Sapsis Themistoklis P
Department of Mechanical Engineering, Massachusetts Institute of Technology, 77 Massachusetts Avenue, Cambridge, MA 02139, USA.
Proc Math Phys Eng Sci. 2020 Feb;476(2234):20190834. doi: 10.1098/rspa.2019.0834. Epub 2020 Feb 19.
For many important problems the quantity of interest is an unknown function of the parameters, which is a random vector with known statistics. Since the dependence of the output on this random vector is unknown, the challenge is to identify its statistics, using the minimum number of function evaluations. This problem can be seen in the context of active learning or optimal experimental design. We employ Bayesian regression to represent the derived model uncertainty due to finite and small number of input-output pairs. In this context we evaluate existing methods for optimal sample selection, such as model error minimization and mutual information maximization. We show that for the case of known output variance, the commonly employed criteria in the literature do not take into account the output values of the existing input-output pairs, while for the case of unknown output variance this dependence can be very weak. We introduce a criterion that takes into account the values of the output for the existing samples and adaptively selects inputs from regions of the parameter space which have an important contribution to the output. The new method allows for application to high-dimensional inputs, paving the way for optimal experimental design in high dimensions.

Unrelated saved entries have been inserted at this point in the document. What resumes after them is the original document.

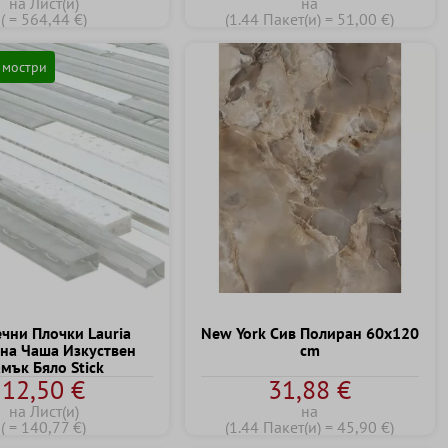
на Лист(и)
на
( = 564,44 €)
(1.44 Пакет(и) = 51,00 €)
 мостри
чни Плочки Lauria
New York Сив Полиран 60x120
на Чаша Изкуствен
cm
мък Бяло Stick
12,50 €
31,88 €
на Лист(и)
на
( = 140,77 €)
(1.44 Пакет(и) = 45,90 €)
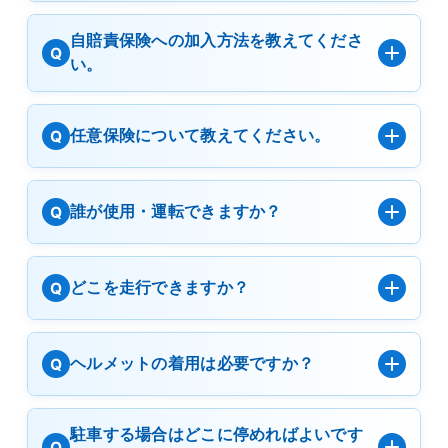
自賠責保険への加入方法を教えてくださ
Q
い。
任意保険について教えてください。
Q
誰が使用・運転できますか？
Q
どこを走行できますか？
Q
ヘルメットの着用は必要ですか？
Q
駐車する場合はどこに停めればよいです
Q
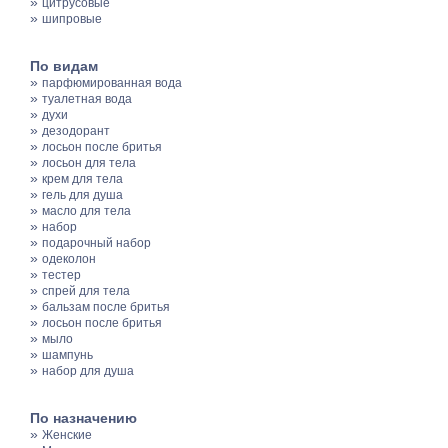
»
цитрусовые
»
шипровые
По видам
»
парфюмированная вода
»
туалетная вода
»
духи
»
дезодорант
»
лосьон после бритья
»
лосьон для тела
»
крем для тела
»
гель для душа
»
масло для тела
»
набор
»
подарочный набор
»
одеколон
»
тестер
»
спрей для тела
»
бальзам после бритья
»
лосьон после бритья
»
мыло
»
шампунь
»
набор для душа
По назначению
»
Женские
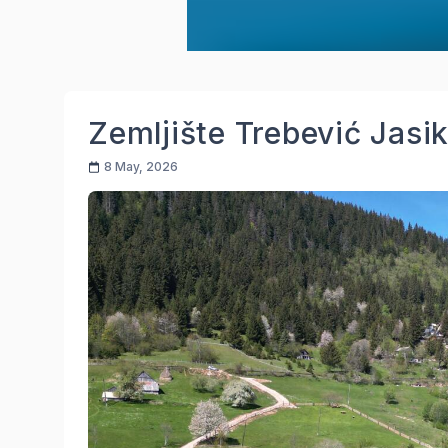
Zemljište Trebević Jasi
8 May, 2026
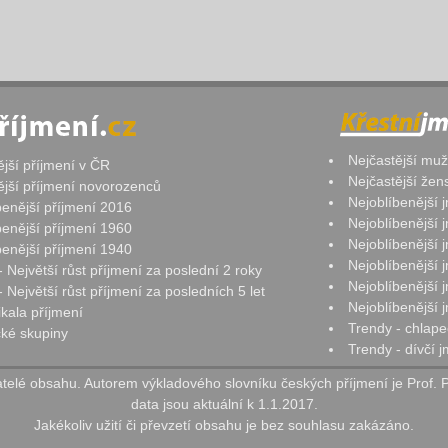
Nejčastější mu
ější příjmení v ČR
Nejčastější že
ější příjmení novorozenců
Nejoblíbenější
benější příjmení 2016
Nejoblíbenější
benější příjmení 1960
Nejoblíbenější
benější příjmení 1940
Nejoblíbenější
- Největší růst příjmení za poslední 2 roky
Nejoblíbenější
 Největší růst příjmení za posledních 5 let
Nejoblíbenější
ikala příjmení
Trendy - chlape
ké skupiny
Trendy - dívčí 
elé obsahu. Autorem výkladového slovníku českých příjmení je Prof. 
data jsou aktuální k 1.1.2017.
Jakékoliv užití či převzetí obsahu je bez souhlasu zakázáno.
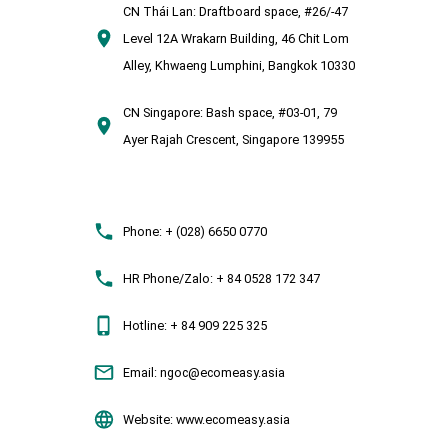
CN Thái Lan:
Draftboard space, #26/-47
Level 12A Wrakarn Building, 46 Chit Lom
Alley, Khwaeng Lumphini, Bangkok 10330
CN Singapore:
Bash space, #03-01, 79
Ayer Rajah Crescent, Singapore 139955
Phone:
+ (028) 6650 0770
HR Phone/Zalo:
+ 84 0528 172 347
Hotline:
+ 84 909 225 325
Email:
ngoc@ecomeasy.asia
Website:
www.ecomeasy.asia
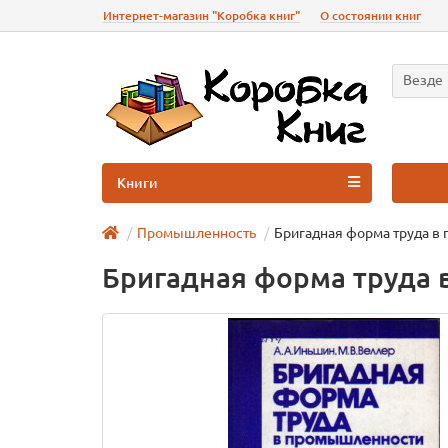
Интернет-магазин "Коробка книг"
О состоянии книг
Везде
Книги
Промышленность
Бригадная форма труда в
Бригадная форма труда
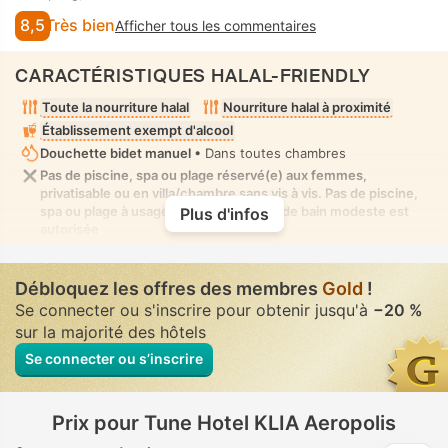
8,5
Très bien
Afficher tous les commentaires
CARACTÉRISTIQUES HALAL-FRIENDLY
Toute la nourriture halal
Nourriture halal à proximité
Établissement exempt d'alcool
Douchette bidet manuel
• Dans toutes chambres
Pas de piscine, spa ou plage réservé(e) aux femmes,
privatisable ou en villa/chambre sans vis à vis. Pas de piscine,
spa ou plage à usage mixte où la tenue de bain modeste est
Plus d'infos
autorisée
Débloquez les offres des membres
Gold
!
Se connecter ou s'inscrire pour obtenir jusqu'à
−20 %
sur la majorité des hôtels
Se connecter ou s’inscrire
Prix pour Tune Hotel KLIA Aeropolis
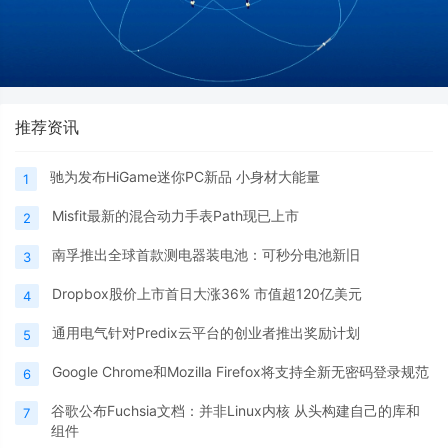
推荐资讯
驰为发布HiGame迷你PC新品 小身材大能量
1
Misfit最新的混合动力手表Path现已上市
2
南孚推出全球首款测电器装电池：可秒分电池新旧
3
Dropbox股价上市首日大涨36% 市值超120亿美元
4
通用电气针对Predix云平台的创业者推出奖励计划
5
Google Chrome和Mozilla Firefox将支持全新无密码登录规范
6
谷歌公布Fuchsia文档：并非Linux内核 从头构建自己的库和
7
组件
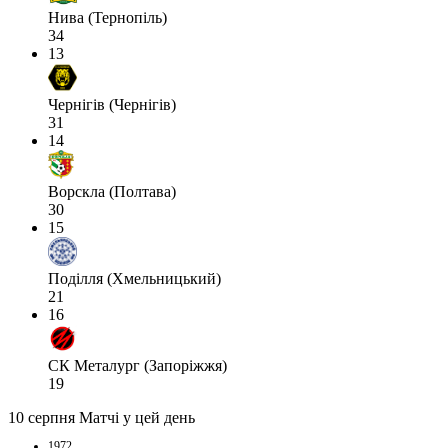
Нива (Тернопіль)
34
13
Чернігів (Чернігів)
31
14
Ворскла (Полтава)
30
15
Поділля (Хмельницький)
21
16
СК Металург (Запоріжжя)
19
10 серпня
Матчі у цей день
1972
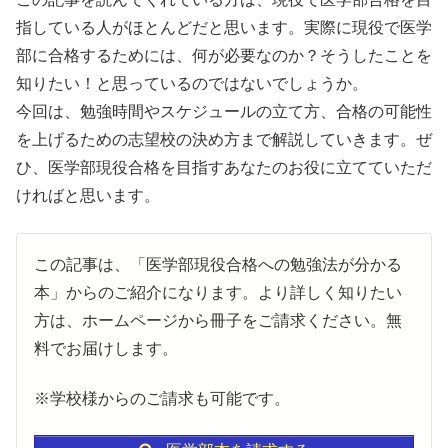
指している人がほとんどだと思います。
実際に現役で医学
部に合格するためには、何が必要なのか？
そうしたことを
知りたい！と思っているのではないでしょうか。
今回は、勉強時間やスケジュールの立て方、合格の可能性
を上げるための志望校の決め方まで解説していきます。ぜ
ひ、医学部現役合格を目指すあなたのお役に立てていただ
ければと思います。
この記事は、
「医学部現役合格への勉強法が分かる
本」
からのご紹介になります。より詳しく知りたい
方は、ホームページから冊子をご請求ください。無
料でお届けします。
※学校様からのご請求も可能です。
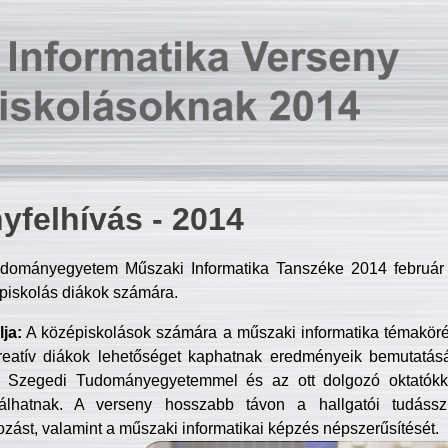
yfelhívás - 2014
dományegyetem Műszaki Informatika Tanszéke 2014 február 2
piskolás diákok számára.
ja:
A középiskolások számára a műszaki informatika témakör
reatív diákok lehetőséget kaphatnak eredményeik bemutatásá
a Szegedi Tudományegyetemmel és az ott dolgozó oktatókka
válhatnak. A verseny hosszabb távon a hallgatói tudásszi
zást, valamint a műszaki informatikai képzés népszerűsítését.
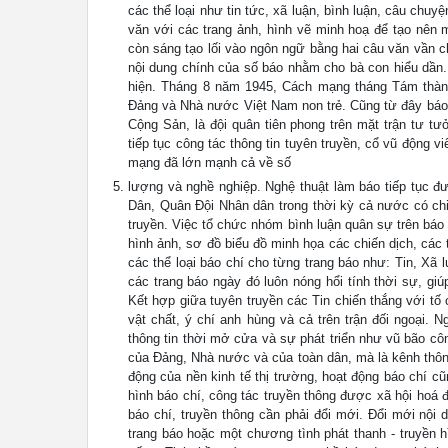
các thể loại như tin tức, xã luận, bình luận, câu chu
văn với các trang ảnh, hình vẽ minh hoạ để tạo nên 
còn sáng tạo lối vào ngôn ngữ bằng hai câu văn vần c
nội dung chính của số báo nhằm cho bà con hiểu dần.
hiện. Tháng 8 năm 1945, Cách mạng tháng Tám thành
Đảng và Nhà nước Việt Nam non trẻ. Cũng từ đây báo 
Cộng Sản, là đội quân tiên phong trên mặt trận tư t
tiếp tục công tác thông tin tuyên truyền, cổ vũ động 
mạng đã lớn mạnh cả về số
lượng và nghề nghiệp. Nghệ thuật làm báo tiếp tục đ
Dân, Quân Đội Nhân dân trong thời kỳ cả nước có chi
truyền. Việc tổ chức nhóm bình luận quân sự trên báo Q
hình ảnh, sơ đồ biểu đồ minh họa các chiến dịch, các
các thể loại báo chí cho từng trang báo như: Tin, Xã
các trang báo ngày đó luôn nóng hổi tính thời sự, gi
Kết hợp giữa tuyên truyền các Tin chiến thắng với tố
vật chất, ý chí anh hùng và cả trên trận đối ngoại. 
thông tin thời mở cửa và sự phát triển như vũ bão công
của Đảng, Nhà nước và của toàn dân, mà là kênh thông
động của nền kinh tế thị trường, hoạt động báo chí c
hình báo chí, công tác truyền thông được xã hội hoá đ
báo chí, truyền thông cần phải đổi mới. Đổi mới nội
trang báo hoặc một chương tình phát thanh - truyền h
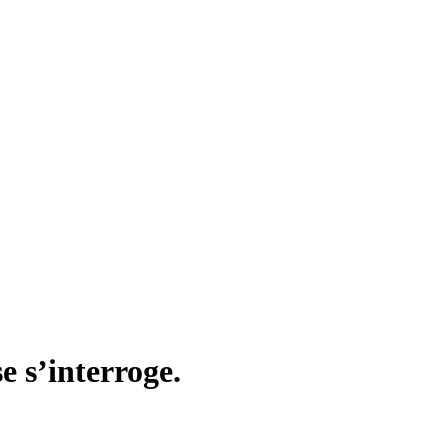
e s’interroge.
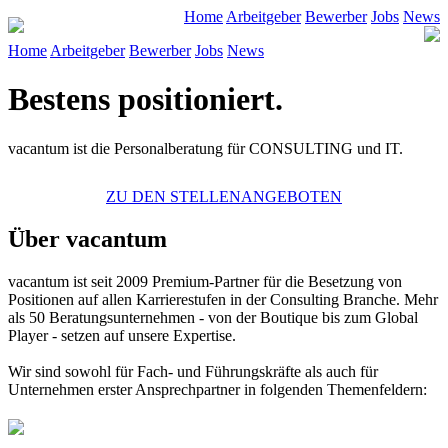
Home
Arbeitgeber
Bewerber
Jobs
News
Home
Arbeitgeber
Bewerber
Jobs
News
Bestens positioniert.
vacantum ist die Personalberatung für CONSULTING und IT.
ZU DEN STELLENANGEBOTEN
Über vacantum
vacantum
ist seit 2009 Premium-Partner für die Besetzung von
Positionen auf allen Karrierestufen in der Consulting Branche. Mehr
als 50 Beratungsunternehmen - von der Boutique bis zum Global
Player - setzen auf unsere Expertise.
Wir sind sowohl für Fach- und Führungskräfte als auch für
Unternehmen erster Ansprechpartner in folgenden Themenfeldern:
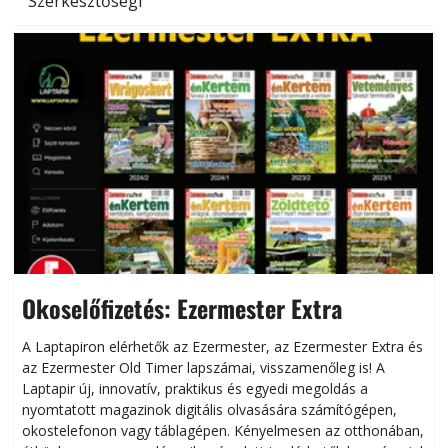
Szerkesztőségi
Okoselőfizetés: Ezermester Extra
A Laptapiron elérhetők az Ezermester, az Ezermester Extra és
az Ezermester Old Timer lapszámai, visszamenőleg is! A
Laptapir új, innovatív, praktikus és egyedi megoldás a
L
nyomtatott magazinok digitális olvasására számítógépen,
okostelefonon vagy táblagépen. Kényelmesen az otthonában,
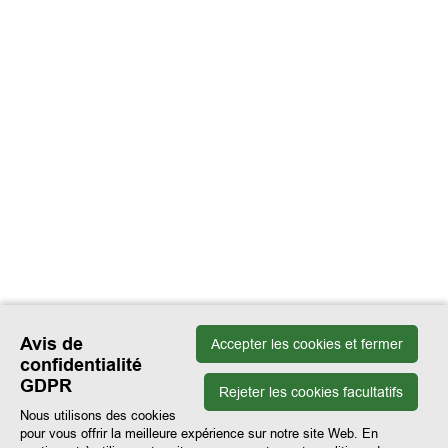
Avis de
Accepter les cookies et fermer
confidentialité
GDPR
Rejeter les cookies facultatifs
Nous utilisons des cookies
pour vous offrir la meilleure expérience sur notre site Web. En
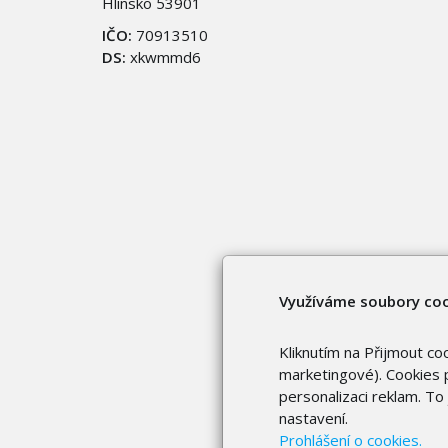
Hlinsko 53901
IČO:
70913510
DS:
xkwmmd6
Využíváme soubory co
Kliknutím na Přijmout co
marketingové). Cookies p
personalizaci reklam. T
nastavení.
Prohlášení o cookies.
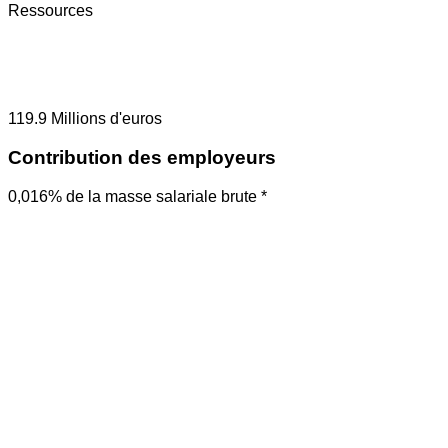
Ressources
119.9
Millions d'euros
Contribution des employeurs
0,016% de la masse salariale brute *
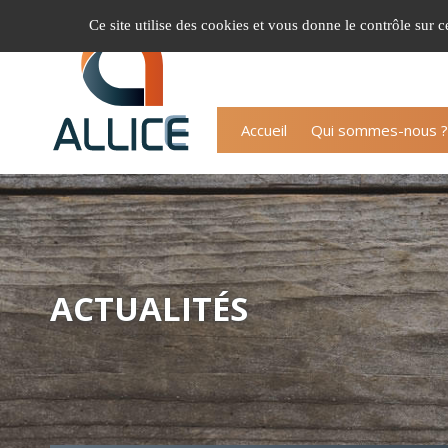
Gestion de vos préférences sur les cookies
Ce site utilise des cookies et vous donne le contrôle sur 
Accueil
Qui sommes-nous ?
ACTUALITÉS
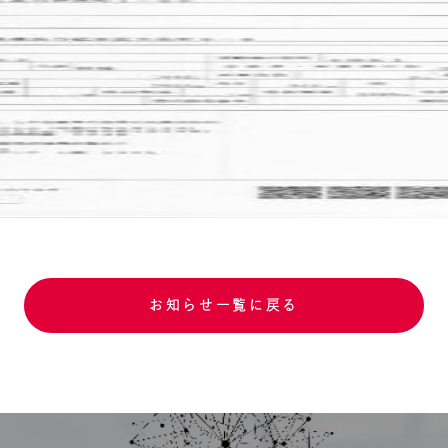
お知らせ一覧に戻る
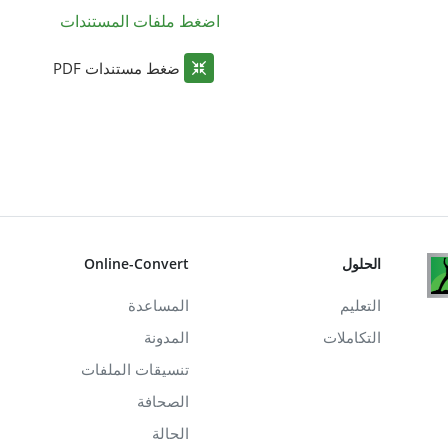
اضغط ملفات المستندات
ضغط مستندات PDF
الحلول
Online-Convert
التعليم
المساعدة
التكاملات
المدونة
تنسيقات الملفات
الصحافة
الحالة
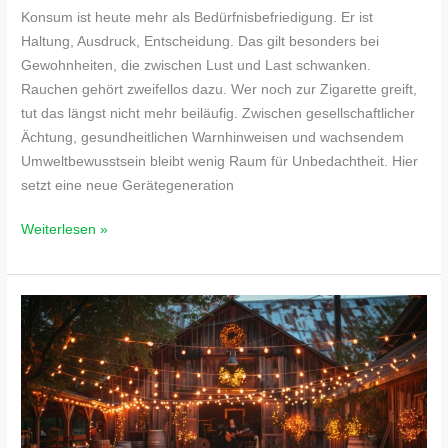
Konsum ist heute mehr als Bedürfnisbefriedigung. Er ist
Haltung, Ausdruck, Entscheidung. Das gilt besonders bei
Gewohnheiten, die zwischen Lust und Last schwanken.
Rauchen gehört zweifellos dazu. Wer noch zur Zigarette greift,
tut das längst nicht mehr beiläufig. Zwischen gesellschaftlicher
Ächtung, gesundheitlichen Warnhinweisen und wachsendem
Umweltbewusstsein bleibt wenig Raum für Unbedachtheit. Hier
setzt eine neue Gerätegeneration
Weiterlesen »
Outdoor-
Event
mit
Charme:
So
gelingt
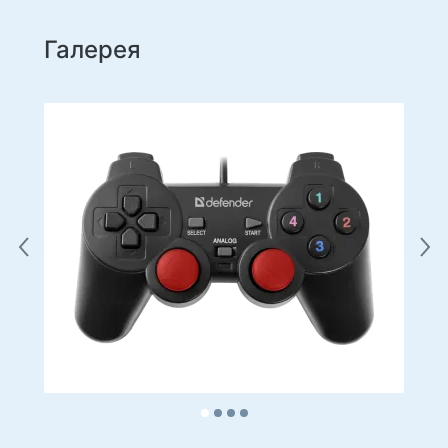
Галерея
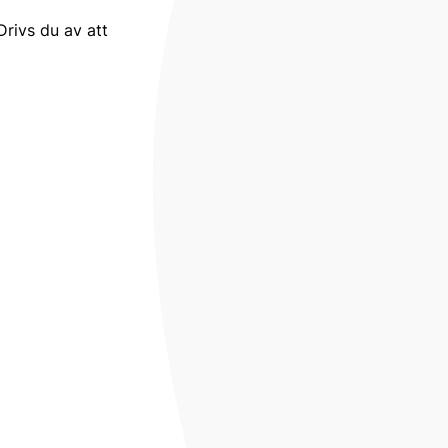
rivs du av att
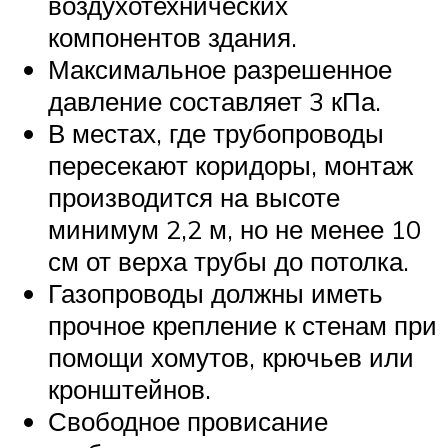
воздухотехнических
компонентов здания.
Максимальное разрешенное
давление составляет 3 кПа.
В местах, где трубопроводы
пересекают коридоры, монтаж
производится на высоте
минимум 2,2 м, но не менее 10
см от верха трубы до потолка.
Газопроводы должны иметь
прочное крепление к стенам при
помощи хомутов, крючьев или
кронштейнов.
Свободное провисание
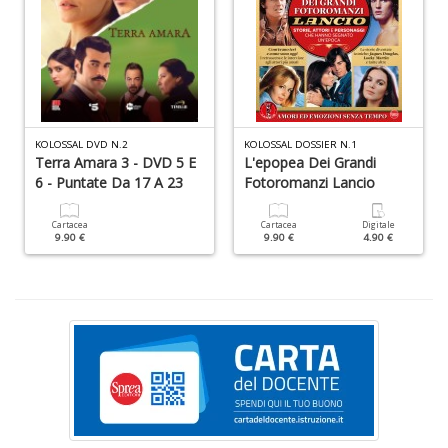
V
s
KOLOSSAL DVD N.2
KOLOSSAL DOSSIER N.1
c
Terra Amara 3 - DVD 5 E
L'epopea Dei Grandi
Tu
6 - Puntate Da 17 A 23
Fotoromanzi Lancio
p
C
S
Cartacea
Cartacea
Digitale
9.90 €
9.90 €
4.90 €
T
n
+
D
c
C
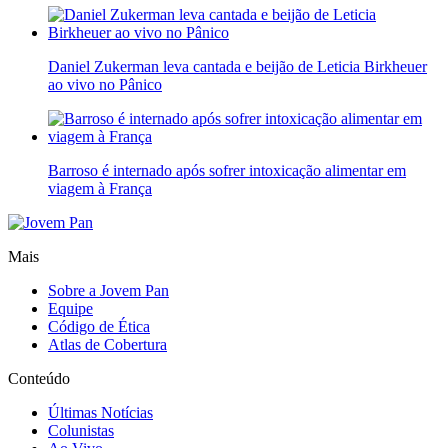
Daniel Zukerman leva cantada e beijão de Leticia Birkheuer
ao vivo no Pânico
Barroso é internado após sofrer intoxicação alimentar em
viagem à França
Mais
Sobre a Jovem Pan
Equipe
Código de Ética
Atlas de Cobertura
Conteúdo
Últimas Notícias
Colunistas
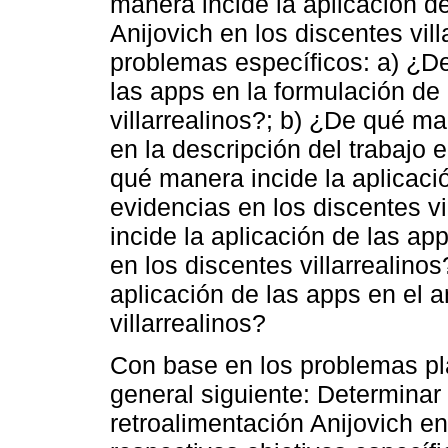
manera incide la aplicación de
Anijovich en los discentes vil
problemas específicos: a) ¿De
las apps en la formulación de
villarrealinos?; b) ¿De qué ma
en la descripción del trabajo e
qué manera incide la aplicació
evidencias en los discentes v
incide la aplicación de las a
en los discentes villarrealino
aplicación de las apps en el 
villarrealinos?
Con base en los problemas pla
general siguiente: Determinar 
retroalimentación Anijovich en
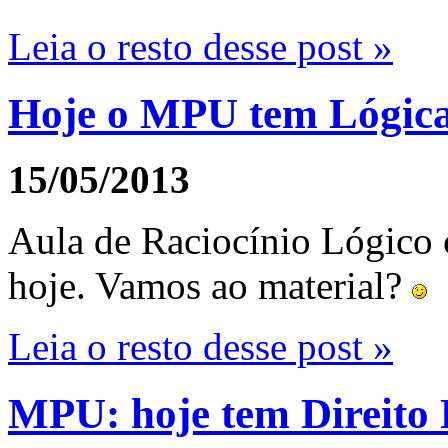
Leia o resto desse post »
Hoje o MPU tem Lógic
15/05/2013
Aula de Raciocínio Lógico 
hoje. Vamos ao material?
Leia o resto desse post »
MPU: hoje tem Direito 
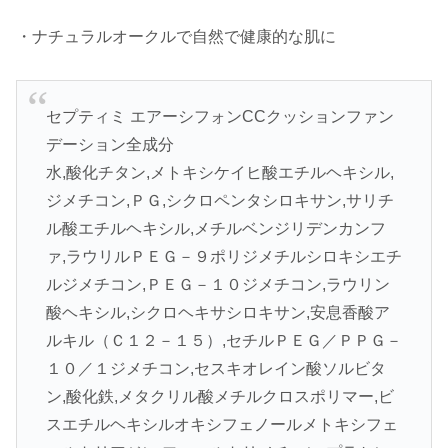
・ナチュラルオークルで自然で健康的な肌に
セプティミ エアーシフォンCCクッションファン
デーション全成分
水,酸化チタン,メトキシケイヒ酸エチルヘキシル,
ジメチコン,ＰＧ,シクロペンタシロキサン,サリチ
ル酸エチルヘキシル,メチルベンジリデンカンフ
ァ,ラウリルＰＥＧ－９ポリジメチルシロキシエチ
ルジメチコン,ＰＥＧ－１０ジメチコン,ラウリン
酸ヘキシル,シクロヘキサシロキサン,安息香酸ア
ルキル（Ｃ１２－１５）,セチルＰＥＧ／ＰＰＧ－
１０／１ジメチコン,セスキオレイン酸ソルビタ
ン,酸化鉄,メタクリル酸メチルクロスポリマー,ビ
スエチルヘキシルオキシフェノールメトキシフェ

对于许多重要问题,感兴趣的量是参数的未知函数,该参数是具有已知统计量的随机向量。由于输出对该随机向量的依赖性未知,挑战在于使用最少数量的函数评估来识别其统计量。这个问题可以在主动学习或最优实验设计的背景下看到。我们采用贝叶斯回归来表示由于有限且少量的输入 - 输出对而产生的模型不确定性。在此背景下,我们评估现有的最优样本选择方法,例如模型误差最小化和互信息最大化。我们表明,对于已知输出方差的情况,文献中常用的标准没有考虑现有输入 - 输出对的输出值,而对于未知输出方差的情况,这种依赖性可能非常弱。我们引入一种考虑现有样本输出值的标准,并从对输出有重要贡献的参数空间区域中自适应地选择输入。新方法允许应用于高维输入,为高维最优实验设计铺平了道路。